Al mengangkat tubuh mungil Rexi dan membawanya menuju kursi penumpang. Al membaringkan Rexi di sana.
"Astaga! Lo kenapa bisa pingsan kayak gini, sih?!" tanya Al panik.
Al kembali duduk di kursi sopir. Dia kembali menyetir mobilnya menuju sekolah.
"Aduh ... Lo kenapa malah pingsan di saat kayak gini, sih, Rex?" tanya Al panik dan bingung.
Al melirik ke arah jam tangannya. Detik berikutnya dia mendengkus kesal.
"Sial! Mana kita berdua udah telat tiga puluh menit lagi!" gumamnya.
Al melirik ke arah Rexi, lalu kembali fokus menyetir mobilnya.

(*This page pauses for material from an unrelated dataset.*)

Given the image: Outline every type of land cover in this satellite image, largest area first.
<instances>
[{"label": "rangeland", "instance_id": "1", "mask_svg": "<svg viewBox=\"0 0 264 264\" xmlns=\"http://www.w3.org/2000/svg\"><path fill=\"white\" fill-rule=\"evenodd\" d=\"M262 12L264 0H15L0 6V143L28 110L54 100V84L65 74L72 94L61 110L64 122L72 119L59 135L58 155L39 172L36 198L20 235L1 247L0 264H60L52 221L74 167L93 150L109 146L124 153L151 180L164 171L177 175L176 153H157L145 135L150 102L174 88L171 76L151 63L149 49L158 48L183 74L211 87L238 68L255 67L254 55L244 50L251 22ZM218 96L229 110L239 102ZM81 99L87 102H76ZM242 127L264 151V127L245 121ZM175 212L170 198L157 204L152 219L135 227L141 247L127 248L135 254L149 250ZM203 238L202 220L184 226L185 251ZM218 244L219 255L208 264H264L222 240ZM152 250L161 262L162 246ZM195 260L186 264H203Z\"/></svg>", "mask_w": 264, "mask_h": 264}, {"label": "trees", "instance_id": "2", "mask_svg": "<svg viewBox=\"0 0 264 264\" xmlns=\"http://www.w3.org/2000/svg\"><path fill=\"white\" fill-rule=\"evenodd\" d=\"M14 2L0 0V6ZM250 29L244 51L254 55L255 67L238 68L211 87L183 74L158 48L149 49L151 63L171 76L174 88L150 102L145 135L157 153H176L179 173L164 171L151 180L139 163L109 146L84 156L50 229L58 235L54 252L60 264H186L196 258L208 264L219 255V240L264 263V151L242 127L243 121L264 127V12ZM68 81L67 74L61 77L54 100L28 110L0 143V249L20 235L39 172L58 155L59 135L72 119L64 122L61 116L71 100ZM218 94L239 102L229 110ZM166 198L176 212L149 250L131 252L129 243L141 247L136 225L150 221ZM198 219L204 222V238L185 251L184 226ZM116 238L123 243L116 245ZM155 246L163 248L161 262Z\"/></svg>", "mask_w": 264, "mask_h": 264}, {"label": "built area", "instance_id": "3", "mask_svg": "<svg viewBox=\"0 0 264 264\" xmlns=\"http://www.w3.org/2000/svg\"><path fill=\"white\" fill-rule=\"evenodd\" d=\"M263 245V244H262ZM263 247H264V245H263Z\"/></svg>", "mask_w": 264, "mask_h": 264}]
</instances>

"Hah ... Mau ke rumah sakit. Tapi, rumah sakitnya jauh banget! Gue ke sekolah aja lah! Nanti di sekolah Rexi ditangani sama petugas kesehatan sekolah," gumam Al.
Al mengendarai mobilnya dengan cepat dan berharap dia bisa sampai sekolah dengan cepat. Dia benar-benar sangat khawatir dengan keadaan Rexi yang tak sadarkan diri.
"Rex ... Sorry banget kalau lo pingsan kayak gini gara-gara gue," batin Al di dalam hatinya sambil menghela napas berat.